Python - beautifulsoup changes attribute positioning


Hi I am trying to parse html code I am attaching a few line of html

<link rel="stylesheet" href="assets/css/fontawesome-min.css">
<link rel="stylesheet" href="assets/css/bootstrap.min.css">
<link rel="stylesheet" href="assets/css/xsIcon.css">

When I load this into beautifulsoup it changes attributes position in alphabetic order like code below

<link href="assets/css/fontawesome-min.css" rel="stylesheet"/>
<link href="assets/css/bootstrap.min.css" rel="stylesheet"/>
<link href="assets/css/xsIcon.css" rel="stylesheet"/>

You can see difference initially rel was before href after just loading and write file again order of attributes changes.

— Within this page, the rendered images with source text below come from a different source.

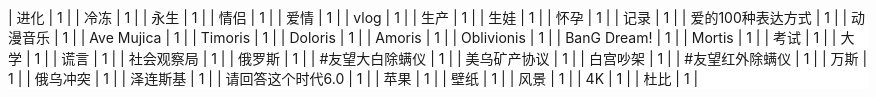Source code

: | 进化 | 1 |
| 冷冻 | 1 |
| 永生 | 1 |
| 情侣 | 1 |
| 爱情 | 1 |
| vlog | 1 |
| 生产 | 1 |
| 生娃 | 1 |
| 怀孕 | 1 |
| 记录 | 1 |
| 爱的100种表达方式 | 1 |
| 动漫音乐 | 1 |
| Ave Mujica | 1 |
| Timoris | 1 |
| Doloris | 1 |
| Amoris | 1 |
| Oblivionis | 1 |
| BanG Dream! | 1 |
| Mortis | 1 |
| 考试 | 1 |
| 大学 | 1 |
| 谎言 | 1 |
| 社会观察局 | 1 |
| 俄罗斯 | 1 |
| #友望大白除螨仪 | 1 |
| 美乌矿产协议 | 1 |
| 白宫吵架 | 1 |
| #友望红外除螨仪 | 1 |
| 万斯 | 1 |
| 俄乌冲突 | 1 |
| 泽连斯基 | 1 |
| 请回答这个时代6.0 | 1 |
| 苹果 | 1 |
| 壁纸 | 1 |
| 风景 | 1 |
| 4K | 1 |
| 杜比 | 1 |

Is there any way to prevent this from happening. Thanks


Solution

  • From the documentation, you can use custom HTMLFormatter:

    from bs4 import BeautifulSoup
    from bs4.formatter import HTMLFormatter
    
    
    txt = '''<link rel="stylesheet" href="assets/css/fontawesome-min.css">
    <link rel="stylesheet" href="assets/css/bootstrap.min.css">
    <link rel="stylesheet" href="assets/css/xsIcon.css">'''
    
    class UnsortedAttributes(HTMLFormatter):
        def attributes(self, tag):
            for k, v in tag.attrs.items():
                yield k, v
    
    soup = BeautifulSoup(txt, 'html.parser')
    
    #before HTMLFormatter
    print( soup )
    
    print('-' * 80)
    
    #after HTMLFormatter
    print( soup.encode(formatter=UnsortedAttributes()).decode('utf-8') )
    

    Prints:

    <link href="assets/css/fontawesome-min.css" rel="stylesheet"/>
    <link href="assets/css/bootstrap.min.css" rel="stylesheet"/>
    <link href="assets/css/xsIcon.css" rel="stylesheet"/>
    --------------------------------------------------------------------------------
    <link rel="stylesheet" href="assets/css/fontawesome-min.css"/>
    <link rel="stylesheet" href="assets/css/bootstrap.min.css"/>
    <link rel="stylesheet" href="assets/css/xsIcon.css"/>